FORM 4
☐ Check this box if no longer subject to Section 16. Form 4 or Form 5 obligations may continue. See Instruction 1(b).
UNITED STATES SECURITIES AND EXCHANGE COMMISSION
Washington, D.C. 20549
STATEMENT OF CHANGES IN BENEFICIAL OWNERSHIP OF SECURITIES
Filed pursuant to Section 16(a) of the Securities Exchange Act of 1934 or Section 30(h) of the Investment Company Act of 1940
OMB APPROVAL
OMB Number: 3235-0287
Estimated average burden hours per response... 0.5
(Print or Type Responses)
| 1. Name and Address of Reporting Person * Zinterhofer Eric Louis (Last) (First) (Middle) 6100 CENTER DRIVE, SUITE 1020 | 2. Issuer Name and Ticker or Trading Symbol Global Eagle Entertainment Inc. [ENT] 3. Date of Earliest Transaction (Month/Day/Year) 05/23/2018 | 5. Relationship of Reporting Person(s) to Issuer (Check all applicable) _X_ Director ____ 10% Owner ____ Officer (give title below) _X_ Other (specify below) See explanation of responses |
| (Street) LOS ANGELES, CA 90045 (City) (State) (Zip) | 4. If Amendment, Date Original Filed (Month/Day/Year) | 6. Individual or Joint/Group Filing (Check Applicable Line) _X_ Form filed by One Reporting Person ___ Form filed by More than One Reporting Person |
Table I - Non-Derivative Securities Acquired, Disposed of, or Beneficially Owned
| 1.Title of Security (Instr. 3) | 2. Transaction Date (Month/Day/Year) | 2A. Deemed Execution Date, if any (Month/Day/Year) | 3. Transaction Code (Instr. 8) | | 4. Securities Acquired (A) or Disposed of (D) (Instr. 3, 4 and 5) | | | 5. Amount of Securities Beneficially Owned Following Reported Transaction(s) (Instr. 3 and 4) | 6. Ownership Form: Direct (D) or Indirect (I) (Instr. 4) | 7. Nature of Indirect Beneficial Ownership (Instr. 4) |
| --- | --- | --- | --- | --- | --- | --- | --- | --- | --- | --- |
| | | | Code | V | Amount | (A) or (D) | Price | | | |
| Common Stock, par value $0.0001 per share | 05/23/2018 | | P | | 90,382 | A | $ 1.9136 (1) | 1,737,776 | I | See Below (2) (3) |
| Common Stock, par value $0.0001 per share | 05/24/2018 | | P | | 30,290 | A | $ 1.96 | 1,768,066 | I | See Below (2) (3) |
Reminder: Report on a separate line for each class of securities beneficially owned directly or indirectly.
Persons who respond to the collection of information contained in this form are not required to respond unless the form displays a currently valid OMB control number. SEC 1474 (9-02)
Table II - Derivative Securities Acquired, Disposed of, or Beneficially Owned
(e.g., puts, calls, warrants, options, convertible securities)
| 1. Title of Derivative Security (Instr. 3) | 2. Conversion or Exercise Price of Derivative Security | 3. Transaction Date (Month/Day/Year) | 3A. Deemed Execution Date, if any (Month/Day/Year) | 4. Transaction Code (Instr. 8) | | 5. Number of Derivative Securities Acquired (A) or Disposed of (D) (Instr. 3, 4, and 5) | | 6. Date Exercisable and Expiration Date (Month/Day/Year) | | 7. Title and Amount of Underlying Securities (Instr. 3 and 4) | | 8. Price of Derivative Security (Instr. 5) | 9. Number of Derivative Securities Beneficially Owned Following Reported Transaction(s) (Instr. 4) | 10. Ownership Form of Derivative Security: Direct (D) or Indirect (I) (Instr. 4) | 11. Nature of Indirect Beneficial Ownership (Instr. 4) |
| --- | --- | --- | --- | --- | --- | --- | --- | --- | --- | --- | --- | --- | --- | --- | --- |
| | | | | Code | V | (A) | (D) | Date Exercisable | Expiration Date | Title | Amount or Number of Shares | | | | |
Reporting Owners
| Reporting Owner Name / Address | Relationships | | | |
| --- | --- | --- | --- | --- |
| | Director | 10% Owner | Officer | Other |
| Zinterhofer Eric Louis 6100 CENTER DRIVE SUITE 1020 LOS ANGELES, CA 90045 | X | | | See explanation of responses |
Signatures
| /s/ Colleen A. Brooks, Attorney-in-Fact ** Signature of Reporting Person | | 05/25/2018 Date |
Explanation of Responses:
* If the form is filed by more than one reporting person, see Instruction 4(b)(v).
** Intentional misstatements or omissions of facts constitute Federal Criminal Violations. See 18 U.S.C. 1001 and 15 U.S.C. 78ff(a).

What you are asked to do
Each line of the listing is to be output verbatim.

The answer
FORM 4
☐ Check this box if no longer subject to Section 16. Form 4 or Form 5 obligations may continue. See Instruction 1(b).
UNITED STATES SECURITIES AND EXCHANGE COMMISSION
Washington, D.C. 20549
STATEMENT OF CHANGES IN BENEFICIAL OWNERSHIP OF SECURITIES
Filed pursuant to Section 16(a) of the Securities Exchange Act of 1934 or Section 30(h) of the Investment Company Act of 1940
OMB APPROVAL
OMB Number: 3235-0287
Estimated average burden hours per response... 0.5
(Print or Type Responses)
| 1. Name and Address of Reporting Person * Zinterhofer Eric Louis (Last) (First) (Middle) 6100 CENTER DRIVE, SUITE 1020 | 2. Issuer Name and Ticker or Trading Symbol Global Eagle Entertainment Inc. [ENT] 3. Date of Earliest Transaction (Month/Day/Year) 05/23/2018 | 5. Relationship of Reporting Person(s) to Issuer (Check all applicable) _X_ Director ____ 10% Owner ____ Officer (give title below) _X_ Other (specify below) See explanation of responses |
| (Street) LOS ANGELES, CA 90045 (City) (State) (Zip) | 4. If Amendment, Date Original Filed (Month/Day/Year) | 6. Individual or Joint/Group Filing (Check Applicable Line) _X_ Form filed by One Reporting Person ___ Form filed by More than One Reporting Person |
Table I - Non-Derivative Securities Acquired, Disposed of, or Beneficially Owned
| 1.Title of Security (Instr. 3) | 2. Transaction Date (Month/Day/Year) | 2A. Deemed Execution Date, if any (Month/Day/Year) | 3. Transaction Code (Instr. 8) | | 4. Securities Acquired (A) or Disposed of (D) (Instr. 3, 4 and 5) | | | 5. Amount of Securities Beneficially Owned Following Reported Transaction(s) (Instr. 3 and 4) | 6. Ownership Form: Direct (D) or Indirect (I) (Instr. 4) | 7. Nature of Indirect Beneficial Ownership (Instr. 4) |
| --- | --- | --- | --- | --- | --- | --- | --- | --- | --- | --- |
| | | | Code | V | Amount | (A) or (D) | Price | | | |
| Common Stock, par value $0.0001 per share | 05/23/2018 | | P | | 90,382 | A | $ 1.9136 (1) | 1,737,776 | I | See Below (2) (3) |
| Common Stock, par value $0.0001 per share | 05/24/2018 | | P | | 30,290 | A | $ 1.96 | 1,768,066 | I | See Below (2) (3) |
Reminder: Report on a separate line for each class of securities beneficially owned directly or indirectly.
Persons who respond to the collection of information contained in this form are not required to respond unless the form displays a currently valid OMB control number. SEC 1474 (9-02)
Table II - Derivative Securities Acquired, Disposed of, or Beneficially Owned
(e.g., puts, calls, warrants, options, convertible securities)
| 1. Title of Derivative Security (Instr. 3) | 2. Conversion or Exercise Price of Derivative Security | 3. Transaction Date (Month/Day/Year) | 3A. Deemed Execution Date, if any (Month/Day/Year) | 4. Transaction Code (Instr. 8) | | 5. Number of Derivative Securities Acquired (A) or Disposed of (D) (Instr. 3, 4, and 5) | | 6. Date Exercisable and Expiration Date (Month/Day/Year) | | 7. Title and Amount of Underlying Securities (Instr. 3 and 4) | | 8. Price of Derivative Security (Instr. 5) | 9. Number of Derivative Securities Beneficially Owned Following Reported Transaction(s) (Instr. 4) | 10. Ownership Form of Derivative Security: Direct (D) or Indirect (I) (Instr. 4) | 11. Nature of Indirect Beneficial Ownership (Instr. 4) |
| --- | --- | --- | --- | --- | --- | --- | --- | --- | --- | --- | --- | --- | --- | --- | --- |
| | | | | Code | V | (A) | (D) | Date Exercisable | Expiration Date | Title | Amount or Number of Shares | | | | |
Reporting Owners
| Reporting Owner Name / Address | Relationships | | | |
| --- | --- | --- | --- | --- |
| | Director | 10% Owner | Officer | Other |
| Zinterhofer Eric Louis 6100 CENTER DRIVE SUITE 1020 LOS ANGELES, CA 90045 | X | | | See explanation of responses |
Signatures
| /s/ Colleen A. Brooks, Attorney-in-Fact ** Signature of Reporting Person | | 05/25/2018 Date |
Explanation of Responses:
* If the form is filed by more than one reporting person, see Instruction 4(b)(v).
** Intentional misstatements or omissions of facts constitute Federal Criminal Violations. See 18 U.S.C. 1001 and 15 U.S.C. 78ff(a).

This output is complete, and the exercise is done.